The OPM (US Office of Personnel Management) has a sample letter on its website for employees who are in a tight spot financially because of the shutdown and need to discuss payment arrangements with their creditors. Agencies such as DOT also offer similar templated letters for employees to use. But keep in mind that “this letter does not guarantee the creditor will extend the payment schedule but many creditors have indicated they will work with Federal employees who are affected by the shutdown.”
In all circumstances, it is best to call before the next possible missed payment for options so that you won't be in a late payment situation that will affect your long-term credit.
Visit OPM.gov to see the operating status of the federal government. As long as the federal government is shut down, you’ll see this notice: “Due to a lapse in appropriations, federal government operations vary by agency. Employees should refer to their home agency for guidance on reporting for duty.” As of Dec. 26, the Office of Personnel Management said social media channels may not be monitored or updated because of the shutdown, but so far the agency has shared steady updates. In addition to OPM, make sure to check your agency’s website and social accounts for any new updates.
Hopefully, you will weather this financial storm and will have used your budgeting prowess to champion through to the other side. The next step is to be adequately prepared for future squalls that may come your way.
The first thing I would do is make a list of expenses that you want and can afford now, but would easily be cut in the future if there’s an emergency.

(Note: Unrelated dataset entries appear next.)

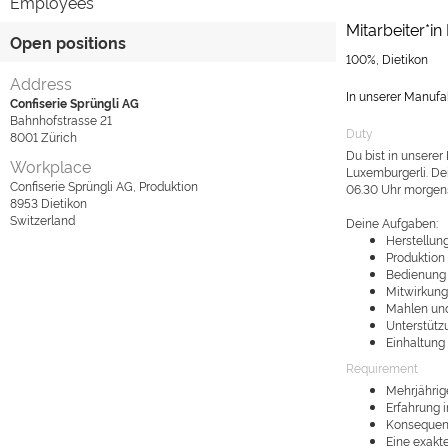
Employees
Mitarbeiter*i
Open positions
100%, Dietikon
Address
In unserer Manufak
Confiserie Sprüngli AG
Bahnhofstrasse 21
Duty
8001
Zürich
Du bist in unserer
Workplace
Luxemburgerli. De
Confiserie Sprüngli AG, Produktion
06.30 Uhr morgens.
8953
Dietikon
Switzerland
Deine Aufgaben:
Herstellun
Produktion
Bedienung
Mitwirkung
Mahlen un
Unterstütz
Einhaltung
Requirement
Mehrjährige
Erfahrung 
Konsequent
Eine exakt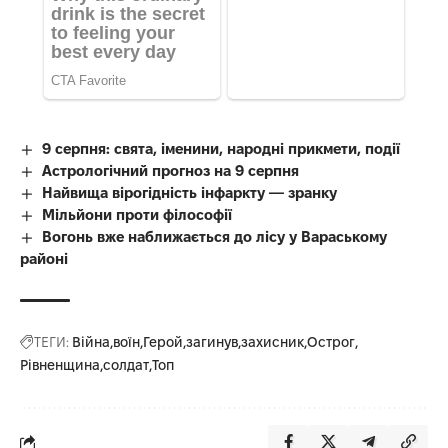
9 серпня: свята, іменини, народні прикмети, події
Астрологічний прогноз на 9 серпня
Найвища вірогідність інфаркту — зранку
Мільйони проти філософії
Вогонь вже наближається до лісу у Вараському
районі
ТЕГИ:
Війна
воїн
Герой
загинув
захисник
Острог
Рівненщина
солдат
Топ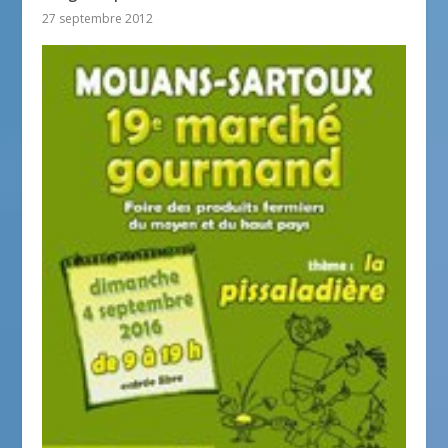
27 septembre 2012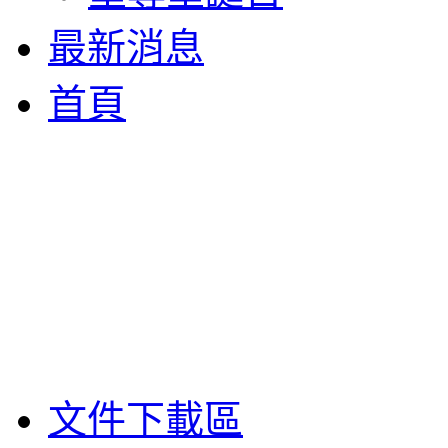
最新消息
首頁
文件下載區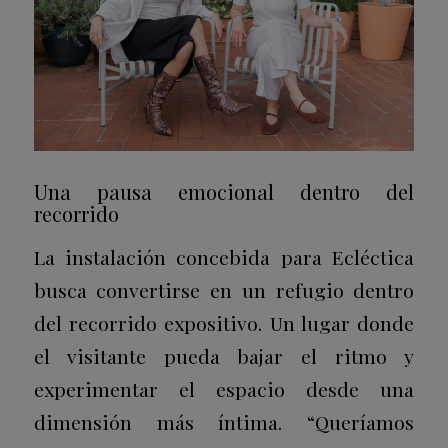
Una pausa emocional dentro del
recorrido
La instalación concebida para Ecléctica
busca convertirse en un refugio dentro
del recorrido expositivo. Un lugar donde
el visitante pueda bajar el ritmo y
experimentar el espacio desde una
dimensión más íntima. “Queríamos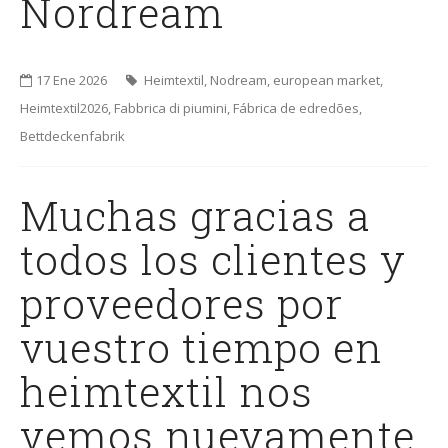
Nordream
17 Ene 2026
Heimtextil
,
Nodream
,
european market
,
Heimtextil2026
,
Fabbrica di piumini
,
Fábrica de edredões
,
Bettdeckenfabrik
Muchas gracias a
todos los clientes y
proveedores por
vuestro tiempo en
heimtextil nos
vemos nuevamente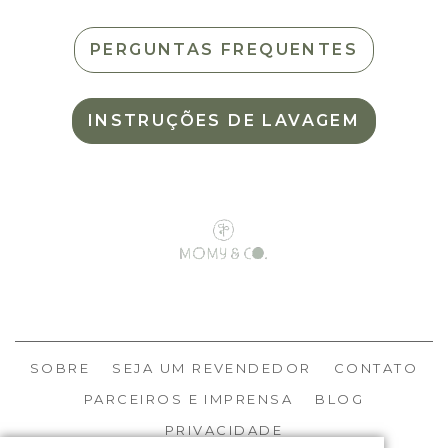
PERGUNTAS FREQUENTES
INSTRUÇÕES DE LAVAGEM
SOBRE
SEJA UM REVENDEDOR
CONTATO
PARCEIROS E IMPRENSA
BLOG
PRIVACIDADE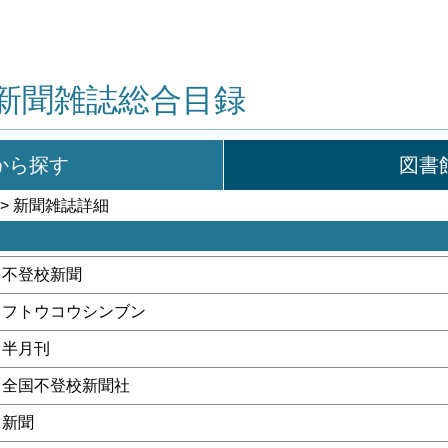
新聞雑誌総合目録
から探す
図書
> 新聞雑誌詳細
不登校新聞
フトウコウシンブン
半月刊
全国不登校新聞社
新聞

A good example is a gym membership. Maybe today it makes sense for you to have because you use it and you can afford it. But if you lose your paycheck, it might be the first thing to go.
Do this for all similar types of expense. Note what the expense is, how much it costs, and any relevant details to cancel it–including terms of the contract, cancellation fees, and phone numbers to call to cancel. Think of this as your emergency guide to saving money.
While cutting back on coffees may seem like a lot, it may not be enough. Can you look at refinancing to lower mortgage payments? Should you trade your vehicle in for something with better gas mileage that will lower everyday cost, or have lower payments, itself? Focus on items that will have big impacts on your budget now so if the time comes, you’ll be ready.
If you’re a government employee, use the tips above to help focus your trajectory and utilize any resources available to assist you through. If you’re not, be mindful of those who are out of work right now and seek out how you can support friends, family, and your community.